Lata mijają niepostrzeżenie
Wśród kołowrotu codziennych spraw
Choroba to jak otrzeźwienie
Pomaga wybrać ważniejsze z praw.
Mówisz, że pytań nie zadajesz
Dlaczego ty a nie ktoś inny
Chorobie swojej bój wydajesz
Nie szukasz winnych.
Jeszcze pójdziemy razem przez las
Jeszcze wprowadzisz w dorosłość syna
Zbierz siły-może to jeszcze nie twój
czas
W lata rozciągnie się godzina.
Dla mojej koleżanki, która niestety nie wprowadzi już w dorosłość syna.
Komentarze (9)
Hanula popłakałam się ze wzruszenia
:(
przemijanie, któremu jesteśmy również poddani
Jakoś smutno, ale prawdziwie...pozdrawiam
Piękny wspomnieniowy wiersz.
Smutny, refleksyjny temat.

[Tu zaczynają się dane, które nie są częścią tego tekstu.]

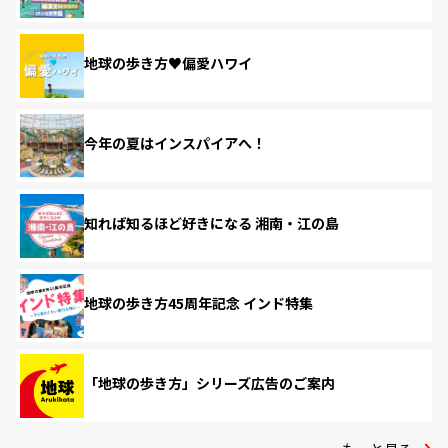
地球の歩き方♥偏愛ハワイ
今年の夏はインスパイアへ！
知れば知るほど好きになる 湘南・江の島
地球の歩き方45周年記念 インド特集
「地球の歩き方」シリーズ広告のご案内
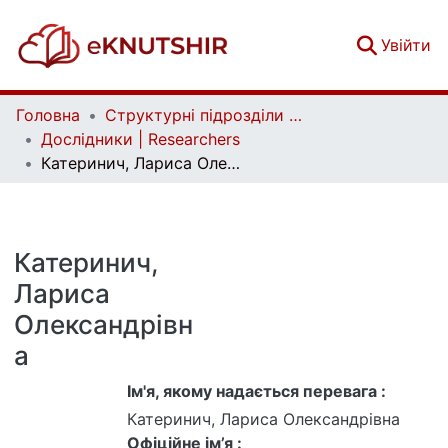
(c
Увійти
Головна
Структурні підрозділи Київського національного університету імені Тараса Шевченка та Організації | Faculties, Institutes and Departments of Taras Shevchenko National University of Kyiv and Organizations
Дослідники | Researchers
Катеринич, Лариса Олександрівна
Катеринич,
Лариса
Олександрівн
а
Ім'я, якому надається перевага :
Катеринич, Лариса Олександрівна
Офіційне ім’я :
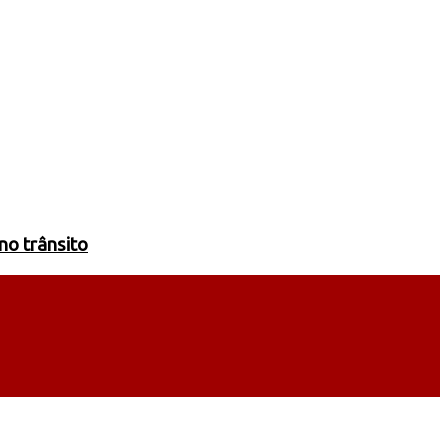
no trânsito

Obraz ma swój dźwięk - któż
z nas czuje inaczej...... Odejście przez chorobę
tłumaczy - ale żal jest wielki. Niech jej Bóg da
wieczne spoczywanie. Pozdrawiam , bardzo blisko do
łez, wzruszyłam się.
Bardzo interesujący wiersz dawno napisy. Po
zakończeniu można rozumieć, że z jakiegoś powodu jest
smutny ? Czy po prostu owa dama ma brane córki ?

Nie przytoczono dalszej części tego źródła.